Please rewrite the lines of all the data below as one numbered list, skipping any blank lines and leaving the pictures out.

◇ ◇ ◇ ◇

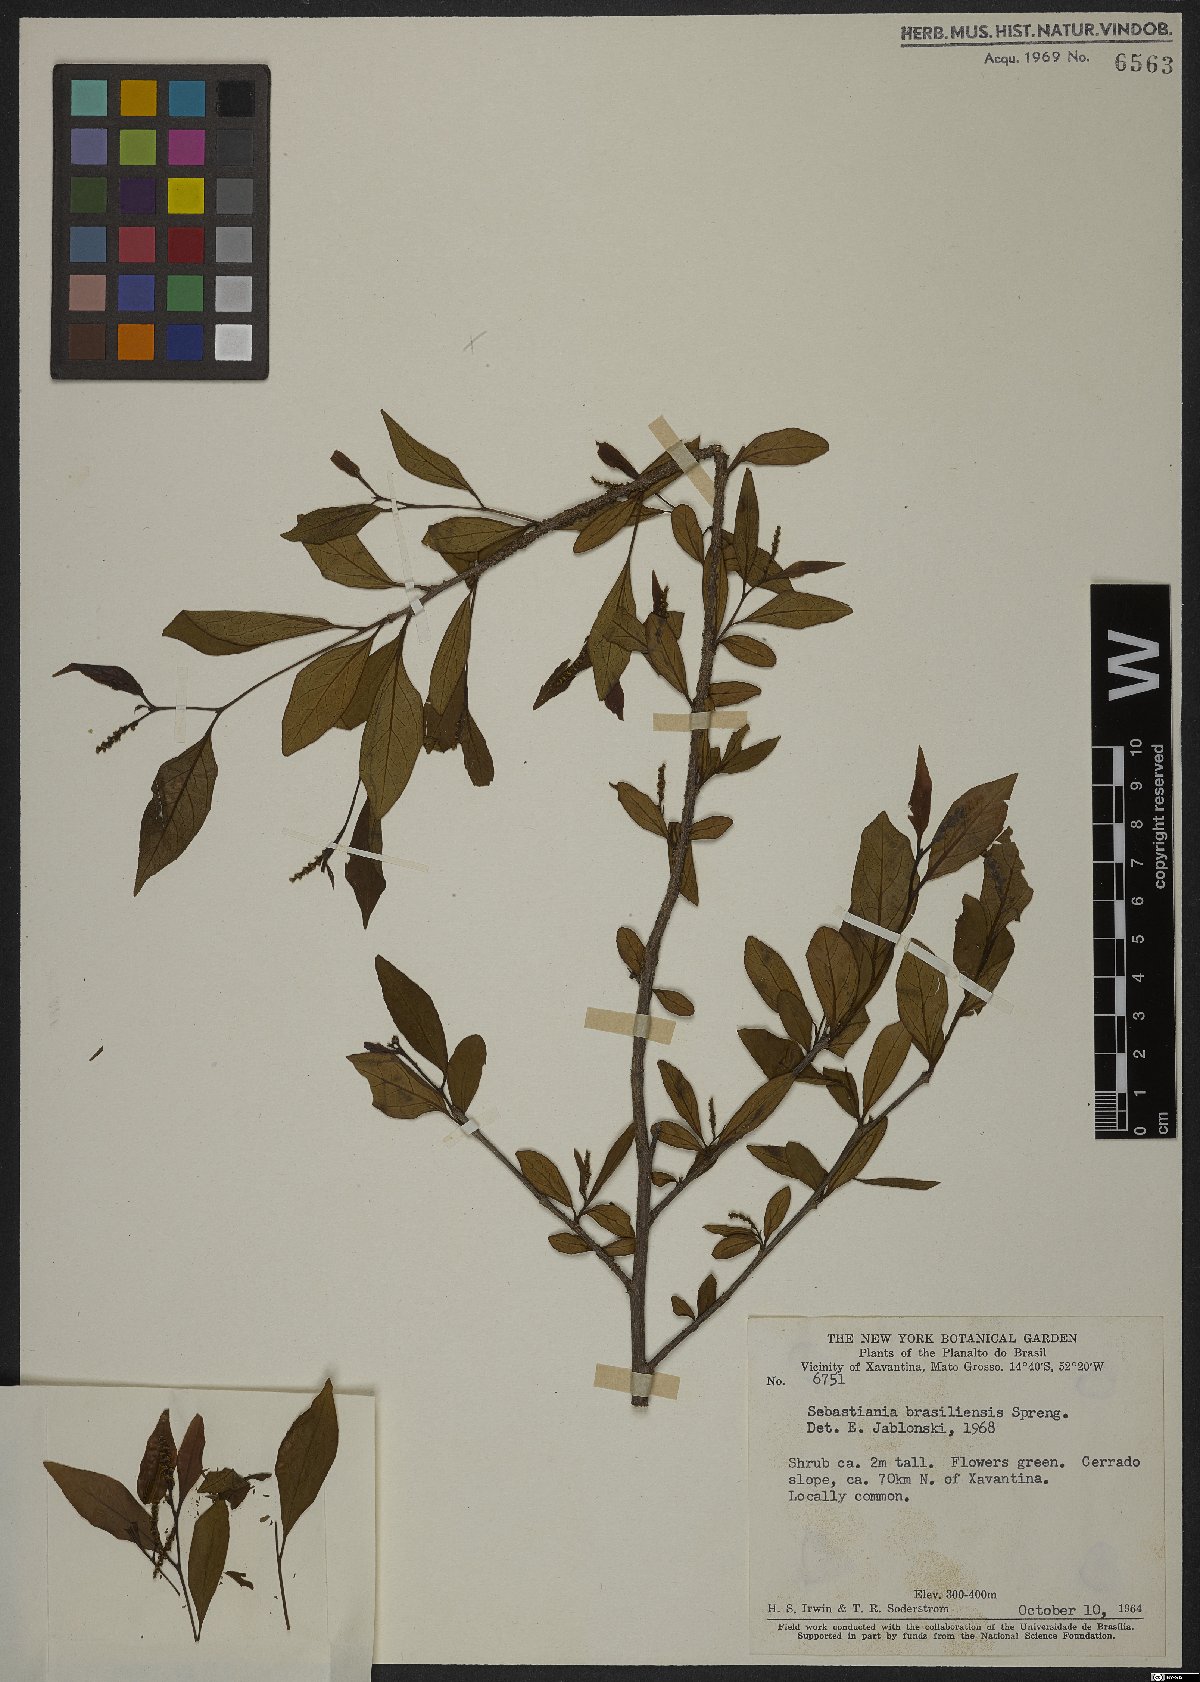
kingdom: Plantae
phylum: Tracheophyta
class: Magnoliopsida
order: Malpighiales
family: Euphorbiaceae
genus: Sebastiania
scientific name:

◇ ◇ ◇ ◇

### RESPONSE
1. kingdom: Plantae
2. phylum: Tracheophyta
3. class: Magnoliopsida
4. order: Malpighiales
5. family: Euphorbiaceae
6. genus: Sebastiania
7. scientific name:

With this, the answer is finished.